How do they apply to individual selection?
- Natural: adaptedness to surviving in the environment
2. Sexual: adaptedness at attracting a mate
In our class: natural selection and sexual selection are different (sometimes opposing) forces.
How do they apply to kin selection (inclusive fitness)?
- Natural: Engage in behaviors that allow related individuals to survive and reproduce
- Sexual: Work to make related individuals seem attractive to potential mates
In our class: natural selection and sexual selection are different (sometimes opposing) forces.
How do they apply to cooperation/altruism?
- Natural: non-related hunters cooperating to get game they couldn’t get alone.
- Sexual: cooperatively making a non-relative more attractive to mates
How do you calculate degrees of relatedness?
- 50% gene-variant similarity with parent or full sibling. 25% with grandparent. 25% with (biological) aunt/uncle. 12.5% with great grandparent, etc.
- Each “line” in the family tree that you traverse typically halves the number of genes you share with the next individual.
What typically characterizes species that demonstrate reciprocal altruism?
“Species that are social, long-lived enough and in sufficiently stable groups so that individuals interact with each
other more than once (how else can the reciprocity occur?), smart enough to recognize individuals and, critically, smart enough to try to cheat at the reciprocity when it’s possible to get away with it (i.e., to not reciprocate an altruistic act), and smart enough to spot someone trying to cheat against them.”
What is Axelrod’s famous winning strategy?

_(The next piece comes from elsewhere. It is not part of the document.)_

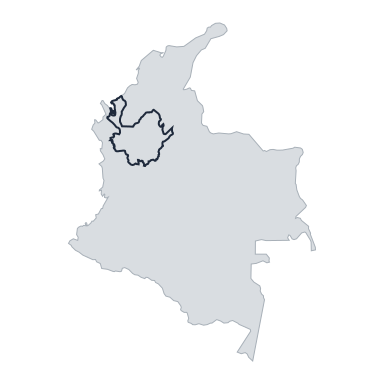 location of Antioquia within Colombia
{"feature_id": "COL-1314", "entity_name": "Antioquia", "entity_type": "Department", "adm_level": 1, "iso_a3": "COL", "parent_name": "Colombia", "parent_adm1": "", "projection": "orthographic", "projection_center": [-75.909, 7.152], "detail": "fine", "context": "in_parent", "style": "outline", "palette": "slate", "viewbox_px": 384, "rotation_deg": 0, "n_neighbors": 0, "source": "natural_earth", "source_scale": "10m", "svg_char_len": 9405}
<svg xmlns="http://www.w3.org/2000/svg" viewBox="0 0 384 384"><path d="M223.5,34.6L219.3,36.4L210.9,38.7L205.2,48.3L201.3,50.0L196.5,55.7L193.0,62.7L190.3,77.1L183.2,89.2L183.8,89.8L186.7,89.2L189.4,87.9L190.4,88.2L191.4,90.4L194.7,90.9L197.4,100.7L202.5,105.7L203.0,107.6L203.7,111.7L201.9,114.1L201.5,123.2L203.1,125.4L206.9,126.3L209.4,131.8L211.0,133.1L213.3,133.9L218.8,133.0L228.7,133.9L231.0,133.7L236.6,131.7L243.6,134.0L248.9,134.3L263.2,151.0L264.6,150.5L266.4,151.5L270.0,149.7L273.1,149.4L277.1,150.2L282.4,150.1L293.1,148.2L294.7,147.2L300.6,148.0L302.3,149.3L303.2,152.4L302.5,154.4L300.5,156.4L299.4,158.9L299.3,162.0L298.2,164.3L296.4,165.8L295.7,167.9L296.1,170.7L295.3,183.5L296.1,184.5L296.8,189.8L299.3,196.5L300.5,198.4L302.6,200.0L306.4,205.5L305.6,207.4L296.0,216.4L295.5,218.4L297.3,217.5L300.3,218.3L301.4,220.4L308.6,226.3L308.5,228.7L310.6,233.2L310.3,234.2L315.3,247.2L315.5,249.9L311.3,250.8L311.1,242.0L310.5,240.3L305.8,232.6L304.8,232.0L301.7,232.9L296.5,238.8L294.0,239.6L292.1,238.9L290.1,235.5L288.8,234.9L287.6,237.8L289.2,240.3L266.1,240.6L261.5,239.6L255.4,241.0L255.3,254.2L266.3,254.2L269.3,258.0L269.0,261.1L269.5,262.1L266.9,262.8L263.0,260.8L256.2,263.4L251.2,264.0L250.9,278.5L253.9,282.1L259.8,285.9L260.6,288.5L260.2,291.0L261.6,294.1L263.5,295.8L263.5,297.6L264.5,299.7L252.7,361.0L248.7,357.3L247.2,354.0L245.2,352.6L241.3,353.7L237.2,352.1L250.7,331.2L250.3,329.4L239.1,324.4L237.9,323.2L232.6,320.5L229.7,321.3L228.0,322.7L223.9,323.1L220.6,321.0L216.7,319.6L212.0,323.1L210.5,323.1L207.2,324.6L203.6,325.2L198.9,323.7L195.1,324.8L192.5,324.6L191.5,323.5L188.2,322.3L187.8,320.9L188.7,318.3L187.3,313.3L186.8,312.4L184.2,312.4L181.2,310.6L180.6,309.5L181.3,307.4L180.7,305.7L177.8,301.6L173.7,300.6L169.9,297.2L165.9,296.1L164.1,293.6L162.4,288.2L158.4,283.9L155.6,282.5L154.6,280.5L151.7,280.3L147.8,277.5L146.0,277.3L144.8,278.6L141.1,277.3L138.0,275.2L134.7,274.7L132.6,273.4L128.8,269.5L124.7,267.6L122.3,268.3L121.5,271.2L120.1,271.7L115.3,271.0L114.5,271.6L113.3,271.5L107.5,269.3L101.7,268.5L100.3,263.5L96.6,261.8L95.5,259.5L92.9,259.7L83.0,255.2L79.0,252.1L75.5,250.3L71.9,246.8L71.3,245.4L68.5,243.4L69.9,240.8L73.3,238.8L77.7,240.4L78.2,237.3L76.6,234.6L77.4,228.5L78.6,227.2L81.0,226.0L82.5,226.4L83.4,225.4L87.0,225.9L88.1,225.5L90.8,223.1L92.0,221.1L93.2,221.3L96.2,218.0L95.7,214.7L98.4,214.0L101.3,208.6L102.6,208.5L103.2,205.9L108.3,197.0L106.4,198.0L104.5,197.4L104.8,194.4L104.2,194.0L102.6,196.3L101.2,194.0L101.5,190.2L99.3,190.9L99.4,190.0L102.7,187.1L104.0,180.5L103.0,178.1L102.3,168.2L101.7,166.4L99.0,163.9L103.3,161.1L104.8,158.9L102.9,154.5L100.4,150.8L100.3,148.6L101.8,148.8L102.5,142.7L101.1,140.4L99.3,140.3L93.7,131.2L91.7,129.3L93.2,125.0L94.9,123.1L94.6,119.8L95.7,119.9L98.1,123.0L99.1,122.5L102.9,119.7L103.0,117.0L106.0,114.2L101.8,104.9L100.4,103.5L102.1,100.5L103.1,100.7L104.8,103.6L107.4,105.5L111.3,110.7L113.0,111.8L111.8,113.0L111.5,114.2L112.1,114.9L114.3,115.1L115.2,113.6L114.6,107.4L113.7,104.2L111.6,102.0L112.3,101.0L116.3,99.5L124.6,93.5L127.5,87.9L129.7,85.9L132.1,84.5L135.1,84.8L137.5,84.1L138.2,82.3L136.6,78.4L138.4,73.1L138.3,70.4L139.5,68.8L139.1,68.1L136.1,70.0L139.2,66.3L141.3,60.5L153.3,50.3L161.2,52.8L163.6,52.6L160.4,53.9L159.9,55.3L161.1,56.9L162.3,57.3L163.3,56.3L165.9,50.4L166.2,47.1L167.4,46.0L169.0,45.6L176.7,46.9L183.9,46.4L195.7,37.9L204.5,34.2L206.7,30.7L207.2,28.1L208.8,27.1L210.5,27.1L211.5,25.6L215.5,23.3L219.9,23.0L224.5,25.0L226.7,28.4L227.1,30.8L223.5,34.6ZM87.1,224.8L86.6,225.3L85.5,224.5L85.2,223.4L85.8,222.7L86.6,222.9L87.1,224.8Z" fill="#d9dde1" stroke="#a8b0b8" stroke-width="1"/><path d="M110.3,108.5L110.5,108.5L110.6,108.2L110.8,108.2L110.9,108.5L110.9,108.8L110.6,108.7L110.6,109.2L110.8,109.5L111.0,109.7L111.3,109.5L111.3,109.9L111.6,109.6L111.7,109.8L111.5,110.2L111.5,110.5L111.0,110.3L111.2,111.1L111.7,111.4L112.1,111.3L112.2,110.9L113.4,110.9L113.2,111.3L113.1,111.5L113.3,111.7L113.5,111.6L112.8,112.0L113.1,112.2L113.3,112.4L113.3,112.6L113.1,112.4L112.7,112.4L112.9,112.6L113.3,112.9L113.4,113.1L112.9,112.9L112.3,112.7L111.9,112.8L111.6,113.1L111.7,113.3L111.3,114.4L111.9,115.1L113.0,115.5L114.2,115.5L114.7,115.4L114.9,115.3L115.0,115.1L115.1,114.9L115.0,114.5L115.1,114.3L115.3,114.1L115.3,113.9L115.4,112.6L115.4,112.1L115.2,111.6L115.1,111.9L115.2,112.1L114.9,111.8L114.9,111.4L114.9,110.9L115.1,110.2L115.0,109.8L114.8,109.1L114.7,108.4L114.7,105.6L114.6,105.2L114.0,104.9L113.9,104.6L113.8,104.3L113.7,103.9L113.3,103.5L112.7,103.1L111.9,102.7L111.3,102.6L111.3,102.8L111.1,102.6L111.4,102.0L111.9,101.5L112.2,101.0L114.2,100.4L114.7,100.4L116.6,99.8L116.9,99.7L117.0,99.5L117.0,99.1L117.1,98.9L117.3,98.7L117.2,98.6L117.5,98.4L118.9,97.9L119.2,97.7L120.1,96.8L121.2,96.0L121.9,96.6L122.0,97.0L122.4,98.6L122.9,99.3L123.2,99.9L123.5,100.2L124.6,100.6L124.9,100.9L125.6,101.9L125.8,103.6L125.9,104.5L125.8,105.3L124.8,106.6L123.8,108.0L122.7,110.1L122.1,111.0L121.7,111.7L121.8,113.6L121.7,114.1L121.5,115.1L120.7,116.3L120.0,119.0L120.0,120.9L120.1,121.9L121.4,124.6L122.0,126.3L129.6,126.5L132.9,126.7L133.1,126.6L133.3,126.5L133.4,125.9L134.9,123.9L135.4,123.5L136.2,123.3L137.4,123.0L138.1,122.7L138.5,122.5L139.0,121.7L139.4,120.0L139.6,119.7L140.0,119.4L140.5,119.0L141.1,117.6L141.5,117.3L142.5,116.6L143.1,116.1L143.8,115.1L145.1,113.8L145.8,112.8L146.1,112.6L146.6,112.5L148.1,112.3L148.5,112.3L148.9,112.5L149.2,112.5L149.4,112.4L149.7,112.2L150.0,112.2L150.4,112.2L151.6,112.2L152.2,111.4L152.7,110.5L153.0,110.2L153.4,109.9L153.7,109.8L158.5,113.7L158.9,114.3L159.2,114.9L159.4,115.1L159.6,115.7L159.9,117.7L160.1,118.3L160.3,118.7L160.8,119.0L160.9,119.3L160.8,119.6L160.5,120.2L160.2,120.6L159.7,120.9L159.3,121.2L159.0,121.7L158.8,123.4L158.8,124.0L158.9,124.5L159.3,125.4L160.0,126.3L160.4,126.7L160.8,126.8L161.2,126.7L161.6,126.3L161.9,126.0L162.2,125.1L162.5,124.7L163.3,124.1L163.6,125.2L163.5,125.7L163.4,126.1L162.8,126.8L162.6,127.0L162.6,127.5L162.6,128.0L162.6,128.8L162.4,129.5L162.5,130.0L162.6,130.6L163.0,131.4L163.1,132.1L163.4,132.6L163.5,133.5L163.7,133.8L164.2,134.0L164.6,134.1L165.2,134.0L165.6,134.1L172.1,127.9L171.9,128.8L172.1,131.4L172.2,131.9L172.7,132.5L172.8,132.8L172.9,133.6L172.7,134.2L172.2,134.5L170.5,135.4L170.4,135.5L170.2,135.8L169.4,136.7L168.8,137.9L168.5,138.3L164.8,141.1L164.0,141.5L163.2,141.6L162.9,141.7L162.4,142.9L162.5,144.8L162.5,145.0L162.9,145.4L163.0,145.6L163.0,145.8L162.9,146.1L162.6,146.3L162.3,146.2L161.4,147.6L160.9,148.2L159.6,149.1L159.2,149.5L159.0,150.1L158.8,150.9L158.6,151.4L158.5,151.7L158.5,152.0L158.9,152.5L159.0,152.9L159.1,153.2L159.0,154.0L159.1,154.4L159.0,154.6L158.5,154.9L158.5,155.3L158.8,156.1L158.7,156.3L158.4,156.4L158.2,156.7L157.9,157.0L157.8,157.3L157.6,158.6L157.3,159.1L157.2,159.2L156.9,159.0L156.5,159.0L156.3,159.1L156.0,159.7L155.9,160.1L155.7,160.6L155.0,160.8L154.8,160.7L154.0,160.2L153.6,159.8L153.2,159.7L152.0,159.9L150.7,160.3L150.3,160.9L150.0,161.1L149.4,161.4L148.6,161.4L148.6,162.0L148.6,162.7L148.5,163.0L147.8,163.8L147.8,164.0L147.6,164.1L147.1,164.1L146.8,164.2L146.1,164.6L145.8,164.9L145.1,166.0L144.9,166.0L144.6,165.2L144.0,165.4L144.1,164.7L144.1,164.3L143.6,162.9L143.4,162.7L143.0,162.5L142.8,162.3L142.8,162.1L142.8,161.5L142.8,161.3L142.7,161.1L142.4,161.0L142.1,160.8L141.8,160.7L140.9,161.2L140.6,161.2L139.7,160.9L139.5,160.7L139.4,160.4L139.2,160.2L138.9,160.1L138.3,159.9L138.0,159.9L138.1,160.6L138.2,160.9L138.5,161.0L138.4,161.6L138.3,161.9L138.7,163.0L138.7,163.4L138.7,163.8L138.6,164.3L138.1,164.1L137.6,164.2L137.2,164.1L136.7,164.1L136.3,163.9L135.8,163.5L135.5,163.5L134.2,164.5L133.1,164.9L132.6,165.0L131.7,164.8L131.0,164.5L130.5,164.3L130.2,163.9L129.9,163.4L129.3,163.1L128.5,162.3L128.4,162.1L128.2,161.8L128.2,161.4L128.5,160.6L128.4,160.0L127.7,158.8L127.4,157.8L127.5,157.3L128.1,155.9L127.9,155.0L127.4,154.7L126.9,154.7L126.4,154.5L125.8,153.8L125.3,152.5L125.1,151.3L125.0,150.9L124.6,150.7L123.9,150.6L123.1,150.6L122.3,150.7L121.7,150.8L119.5,151.0L118.7,151.2L117.0,151.3L116.5,151.2L116.0,151.0L115.7,150.8L115.5,150.6L115.5,150.2L115.3,149.8L114.7,149.2L114.6,148.6L114.2,148.5L114.0,148.3L113.9,148.0L114.0,147.6L114.1,147.3L114.3,147.1L114.0,147.0L114.2,146.6L114.2,146.4L113.9,145.8L114.2,145.8L114.3,145.6L114.0,145.5L113.9,145.3L114.0,145.0L114.2,144.8L114.2,144.6L113.7,144.0L113.3,143.9L113.1,143.7L112.9,143.5L112.9,143.1L112.8,142.8L112.6,142.6L112.4,142.5L112.1,142.6L112.0,142.3L112.0,141.9L112.2,141.6L112.3,141.6L112.5,141.7L112.6,141.4L112.1,141.3L111.9,141.2L111.8,140.8L111.9,140.4L111.7,140.5L111.5,140.8L111.3,140.8L111.2,140.7L111.1,140.2L110.9,140.1L110.5,140.1L110.9,139.7L111.0,139.5L110.9,139.4L110.6,139.1L110.6,138.9L110.5,138.1L110.5,137.9L111.4,137.7L111.7,137.6L112.3,137.3L113.3,137.3L113.5,137.1L113.8,136.9L114.0,136.6L114.1,136.3L114.0,135.6L113.9,135.2L113.4,134.8L113.3,134.4L113.4,134.1L113.7,133.9L114.1,133.8L114.6,133.6L115.9,133.5L116.4,133.6L118.0,134.0L118.7,134.2L119.1,134.3L119.8,133.2L120.0,132.6L119.9,130.3L119.5,129.0L119.2,128.6L118.1,127.7L117.8,127.6L117.1,127.5L116.6,127.2L116.2,126.9L114.6,124.8L112.5,122.6L110.4,121.0L107.8,118.7L107.4,118.1L107.6,118.0L107.6,117.8L107.6,117.7L107.6,116.9L108.1,117.0L108.6,116.7L109.0,116.3L109.3,116.1L109.6,115.8L109.9,113.7L110.1,113.4L110.2,113.2L110.6,112.9L110.7,112.6L110.8,112.4L110.9,111.9L110.8,110.2L110.6,109.5L110.3,108.5Z" fill="none" stroke="#1e293b" stroke-width="2"/></svg>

What does even better under some conditions? (game theory : prisoner’s dilemma of when to cooperate and when to defect)
- Tit for tat. Will lose battles but win wars. Will lose to cheaters, but pairs of TfT will win more than
cheaters ever will. - Better with forgiving tit for tat (less prone to signal errors)

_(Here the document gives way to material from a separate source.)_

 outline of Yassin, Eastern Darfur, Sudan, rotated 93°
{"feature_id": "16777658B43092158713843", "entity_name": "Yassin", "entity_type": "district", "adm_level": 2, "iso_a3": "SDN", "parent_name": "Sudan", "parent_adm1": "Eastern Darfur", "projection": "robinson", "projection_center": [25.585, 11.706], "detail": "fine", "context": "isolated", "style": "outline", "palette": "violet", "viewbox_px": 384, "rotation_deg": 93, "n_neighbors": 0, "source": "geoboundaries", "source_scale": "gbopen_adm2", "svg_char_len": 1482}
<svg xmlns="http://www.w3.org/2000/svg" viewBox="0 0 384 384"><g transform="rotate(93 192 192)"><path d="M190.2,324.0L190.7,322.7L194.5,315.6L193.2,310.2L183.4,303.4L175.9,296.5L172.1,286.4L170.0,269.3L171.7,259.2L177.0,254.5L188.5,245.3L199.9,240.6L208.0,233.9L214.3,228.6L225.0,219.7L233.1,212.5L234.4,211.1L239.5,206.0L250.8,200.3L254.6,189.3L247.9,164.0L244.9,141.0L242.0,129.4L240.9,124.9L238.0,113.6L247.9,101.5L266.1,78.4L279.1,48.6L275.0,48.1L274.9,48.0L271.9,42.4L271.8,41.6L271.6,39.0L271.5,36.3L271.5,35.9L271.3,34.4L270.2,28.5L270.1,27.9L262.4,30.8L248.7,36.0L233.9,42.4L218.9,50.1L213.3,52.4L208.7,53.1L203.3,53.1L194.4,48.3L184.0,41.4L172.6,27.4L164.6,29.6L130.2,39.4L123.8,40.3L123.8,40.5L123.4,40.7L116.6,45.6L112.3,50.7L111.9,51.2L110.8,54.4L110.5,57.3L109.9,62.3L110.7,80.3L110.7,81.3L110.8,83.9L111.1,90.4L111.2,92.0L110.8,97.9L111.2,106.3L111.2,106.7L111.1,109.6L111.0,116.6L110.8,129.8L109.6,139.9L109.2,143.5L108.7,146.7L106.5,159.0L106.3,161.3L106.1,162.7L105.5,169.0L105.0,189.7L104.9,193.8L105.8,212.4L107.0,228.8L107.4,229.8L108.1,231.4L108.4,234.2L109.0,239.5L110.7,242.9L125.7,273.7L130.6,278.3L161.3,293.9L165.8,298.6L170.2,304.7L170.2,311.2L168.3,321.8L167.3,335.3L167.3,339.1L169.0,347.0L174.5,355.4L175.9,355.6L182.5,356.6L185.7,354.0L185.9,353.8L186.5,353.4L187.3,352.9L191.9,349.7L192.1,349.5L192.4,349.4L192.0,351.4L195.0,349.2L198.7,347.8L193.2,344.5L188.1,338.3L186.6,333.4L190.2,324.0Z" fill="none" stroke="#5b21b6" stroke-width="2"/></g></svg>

- Pavlov can exploit forgiving tit for tat
What are five examples of Tit for tat or interesting elaborations?
- Vampire bats (TfT)
- Stickleback fish (TfT)
- Gender switching fish who defect if the other defected (TfT)
- Cowardly lions who are good hunters (different domains of contribution)
- Huge naked mole rats plugging up holes (different domains of contribution)
Related to kin selection: the greenbeard effect. What is it?
- Not about recognizing kin, necessarily, but instead just one gene that allows for
- Recognition of the gene in other individuals
- Cooperation with other individuals that have that gene
Related to cooperation: rock-paper-scissors equilibrium
- Actually restraint from competition. Not true altruism.
How does cooperation/altruism start?
- Founder population cooperates on a basis of kin selection. Then when re-integrated into large population, they keep “winning the war” and cooperation crystalizes outward or non-cooperation is driven extinct.
Pair Bonding and Tournament Species
How do we explain imprinted genes (both father and mother)?
What happens when these go unchecked?
1.Father’s imprinted genes cause a more “selfish” infant that grows a lot, suckles lots of nutrients, etc. at
the expense of the female’s future reproductive success. Tournament species males are interested in mating with many females until they get kicked out.
Choriocarcinoma.
2.Mother’s imprinted genes do the opposite. Slow down growth and nutrient uptake. She’s equally
interested in the success of future progeny as much as this one.
Egg won’t implant
3.Exemplify inter-sexual competition via parent-offspring conflict. Higher in tournament species.